▶ _About this exercise_
Without including any images, output the listing below exactly.

━━━━━━━━━━━━━━━━━━━━━━━━━━━━━━

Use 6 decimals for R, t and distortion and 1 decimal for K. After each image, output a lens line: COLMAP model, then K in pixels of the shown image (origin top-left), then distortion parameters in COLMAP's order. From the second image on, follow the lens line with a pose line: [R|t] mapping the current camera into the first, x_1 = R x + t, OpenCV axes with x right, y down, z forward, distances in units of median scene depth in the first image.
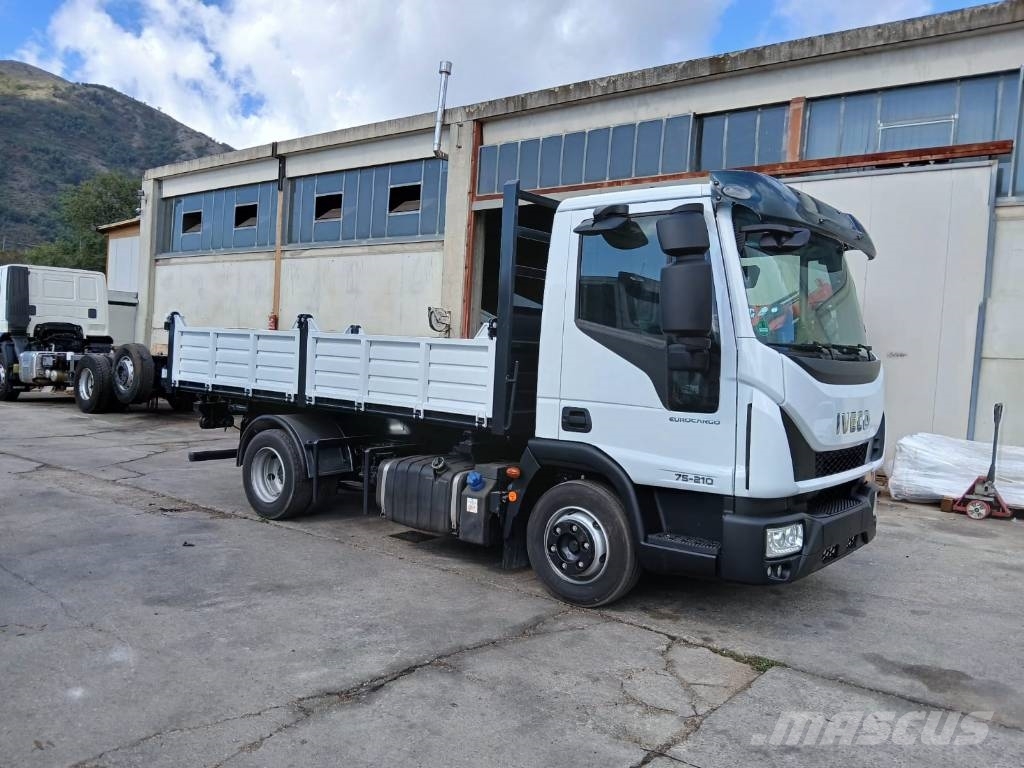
lens RADIAL K [[799.3, 0, 504.7], [0, 799.3, 400.3], [0, 0, 1]] dist [0.019309, -0.071638]
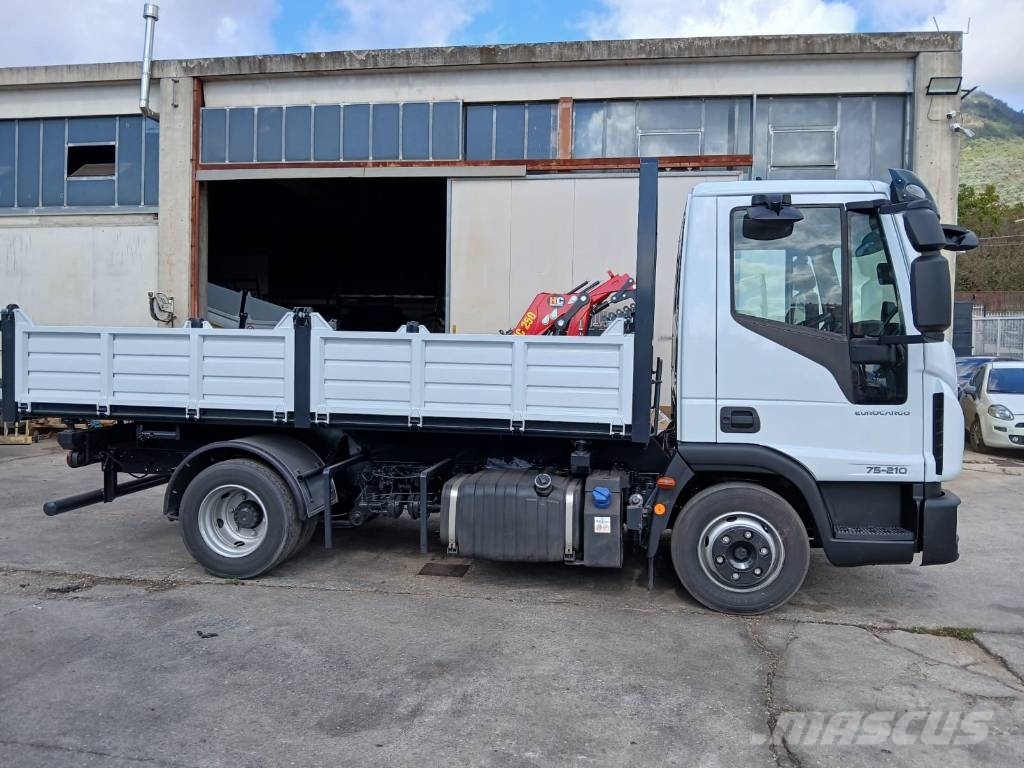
lens RADIAL K [[799.3, 0, 505.8], [0, 799.3, 377.2], [0, 0, 1]] dist [0.019309, -0.071638]
pose [[0.870889, -0.048618, 0.489069, -0.580699], [0.053201, 0.998574, 0.004532, -0.041959], [-0.488592, 0.022072, 0.872233, 0.293239]]
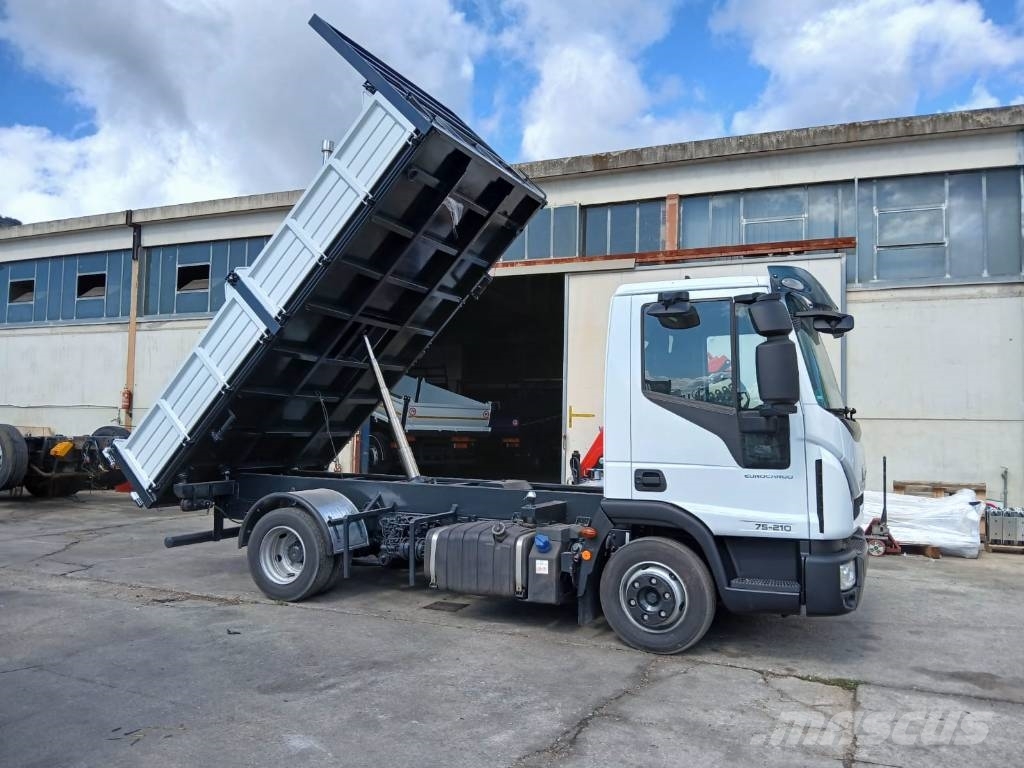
lens RADIAL K [[799.3, 0, 508.0], [0, 799.3, 381.5], [0, 0, 1]] dist [0.019309, -0.071638]
pose [[0.968866, -0.011567, 0.247314, -0.356729], [0.038841, 0.993640, -0.105689, -0.002848], [-0.244519, 0.112005, 0.963154, -0.037065]]
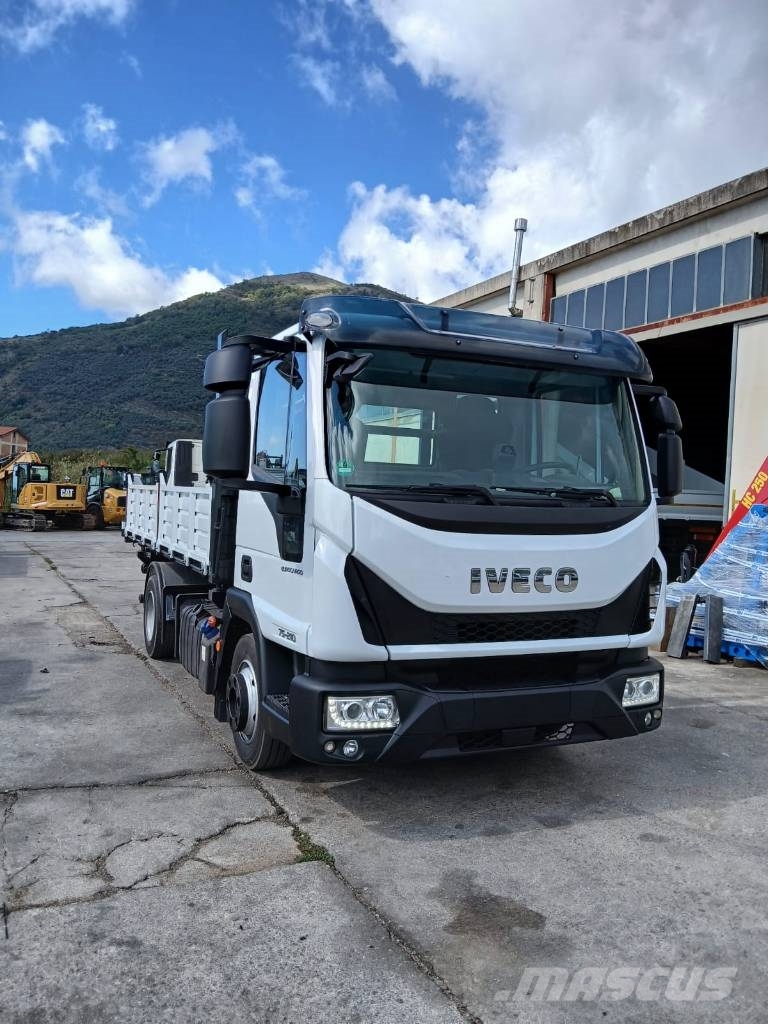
lens RADIAL K [[799.3, 0, 377.7], [0, 799.3, 480.7], [0, 0, 1]] dist [0.019309, -0.071638]
pose [[0.901356, -0.020748, -0.432582, 0.622126], [-0.023379, 0.995064, -0.096441, 0.008763], [0.432448, 0.097041, 0.896422, 0.181543]]
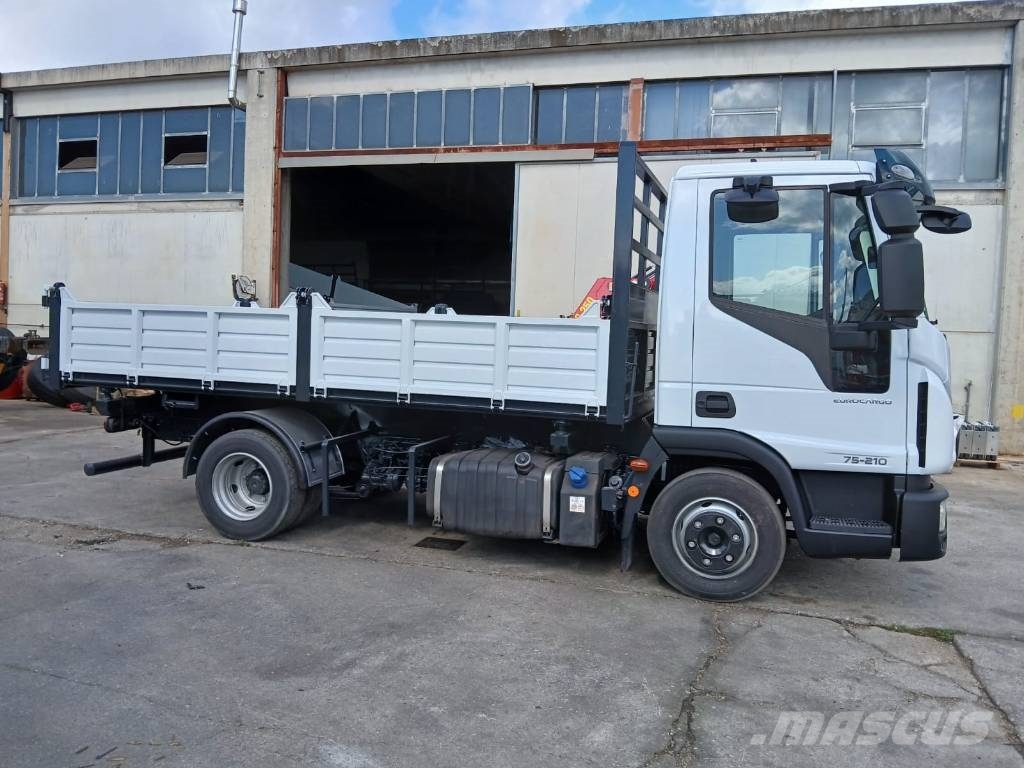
lens RADIAL K [[813.4, 0, 504.5], [0, 813.4, 371.4], [0, 0, 1]] dist [0.012038, -0.056592]
pose [[0.930875, -0.032095, 0.363926, -0.461327], [0.031755, 0.999472, 0.006920, -0.026893], [-0.363956, 0.005115, 0.931402, 0.191188]]
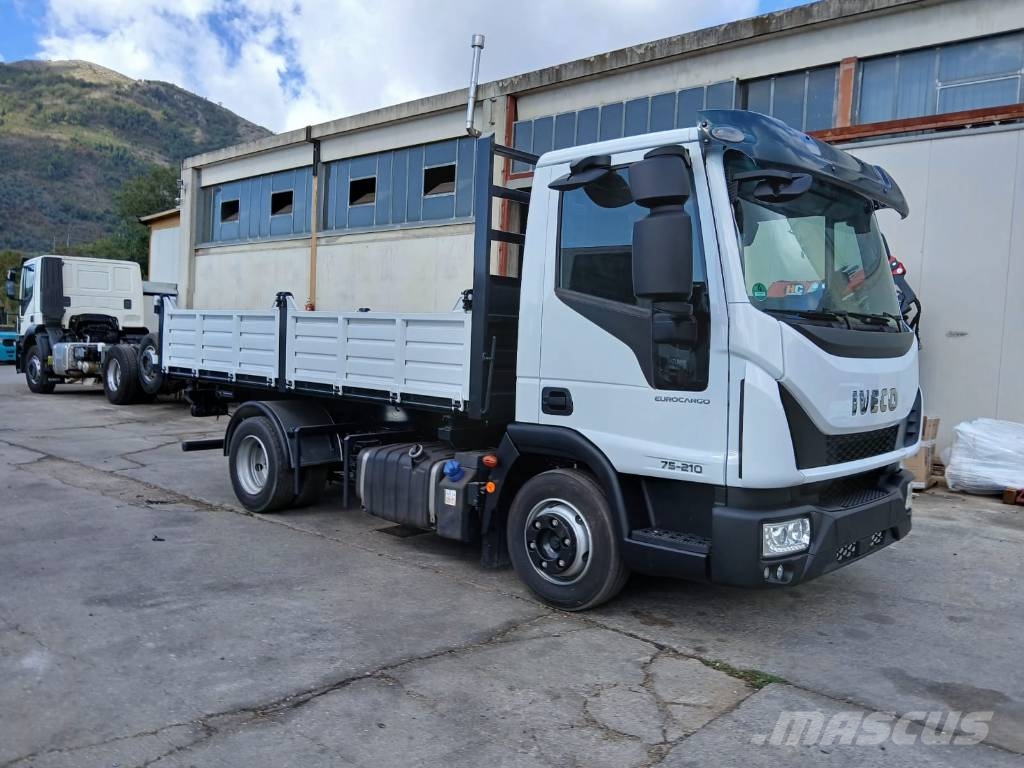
lens RADIAL K [[813.4, 0, 519.8], [0, 813.4, 402.1], [0, 0, 1]] dist [0.012038, -0.056592]
pose [[0.998303, -0.006355, -0.057879, 0.096088], [0.007044, 0.999907, 0.011704, 0.014290], [0.057799, -0.012092, 0.998255, 0.091009]]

━━━━━━━━━━━━━━━━━━━━━━━━━━━━━━

▶ _Solution_
Use 6 decimals for R, t and distortion and 1 decimal for K. After each image, output a lens line: COLMAP model, then K in pixels of the shown image (origin top-left), then distortion parameters in COLMAP's order. From the second image on, follow the lens line with a pose line: [R|t] mapping the current camera into the first, x_1 = R x + t, OpenCV axes with x right, y down, z forward, distances in units of median scene depth in the first image.
lens RADIAL K [[799.3, 0, 504.7], [0, 799.3, 400.3], [0, 0, 1]] dist [0.019309, -0.071638]
lens RADIAL K [[799.3, 0, 505.8], [0, 799.3, 377.2], [0, 0, 1]] dist [0.019309, -0.071638]
pose [[0.870889, -0.048618, 0.489069, -0.580699], [0.053201, 0.998574, 0.004532, -0.041959], [-0.488592, 0.022072, 0.872233, 0.293239]]
lens RADIAL K [[799.3, 0, 508.0], [0, 799.3, 381.5], [0, 0, 1]] dist [0.019309, -0.071638]
pose [[0.968866, -0.011567, 0.247314, -0.356729], [0.038841, 0.993640, -0.105689, -0.002848], [-0.244519, 0.112005, 0.963154, -0.037065]]
lens RADIAL K [[799.3, 0, 377.7], [0, 799.3, 480.7], [0, 0, 1]] dist [0.019309, -0.071638]
pose [[0.901356, -0.020748, -0.432582, 0.622126], [-0.023379, 0.995064, -0.096441, 0.008763], [0.432448, 0.097041, 0.896422, 0.181543]]
lens RADIAL K [[813.4, 0, 504.5], [0, 813.4, 371.4], [0, 0, 1]] dist [0.012038, -0.056592]
pose [[0.930875, -0.032095, 0.363926, -0.461327], [0.031755, 0.999472, 0.006920, -0.026893], [-0.363956, 0.005115, 0.931402, 0.191188]]
lens RADIAL K [[813.4, 0, 519.8], [0, 813.4, 402.1], [0, 0, 1]] dist [0.012038, -0.056592]
pose [[0.998303, -0.006355, -0.057879, 0.096088], [0.007044, 0.999907, 0.011704, 0.014290], [0.057799, -0.012092, 0.998255, 0.091009]]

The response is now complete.